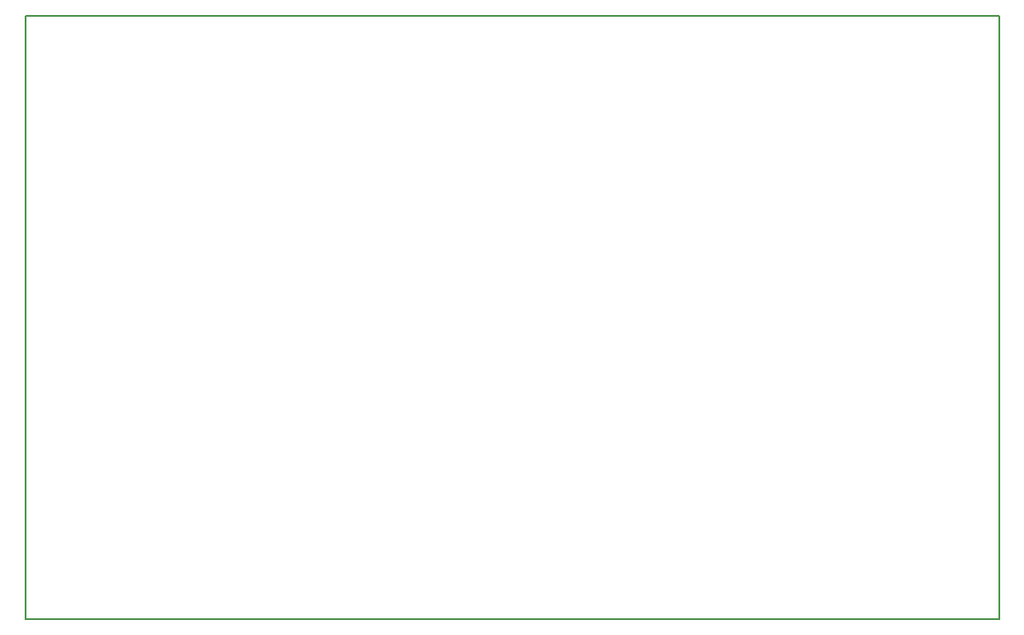
<source format=gbr>
%TF.GenerationSoftware,KiCad,Pcbnew,(6.0.0)*%
%TF.CreationDate,2022-02-01T22:46:00+00:00*%
%TF.ProjectId,AR488-Bluetooth,41523438-382d-4426-9c75-65746f6f7468,rev?*%
%TF.SameCoordinates,Original*%
%TF.FileFunction,Profile,NP*%
%FSLAX46Y46*%
G04 Gerber Fmt 4.6, Leading zero omitted, Abs format (unit mm)*
G04 Created by KiCad (PCBNEW (6.0.0)) date 2022-02-01 22:46:00*
%MOMM*%
%LPD*%
G01*
G04 APERTURE LIST*
%TA.AperFunction,Profile*%
%ADD10C,0.150000*%
%TD*%
G04 APERTURE END LIST*
D10*
X119888000Y-123952000D02*
X119888000Y-66040000D01*
X213360000Y-123952000D02*
X119888000Y-123952000D01*
X213360000Y-123952000D02*
X213360000Y-66040000D01*
X119888000Y-66040000D02*
X213360000Y-66040000D01*
M02*

</source>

◇ ◇ ◇ ◇

=== Your task ===
When a line in the material above includes the word "KiCad", copy that line.

=== Solved problem ===
%TF.GenerationSoftware,KiCad,Pcbnew,(6.0.0)*%
G04 Created by KiCad (PCBNEW (6.0.0)) date 2022-02-01 22:46:00*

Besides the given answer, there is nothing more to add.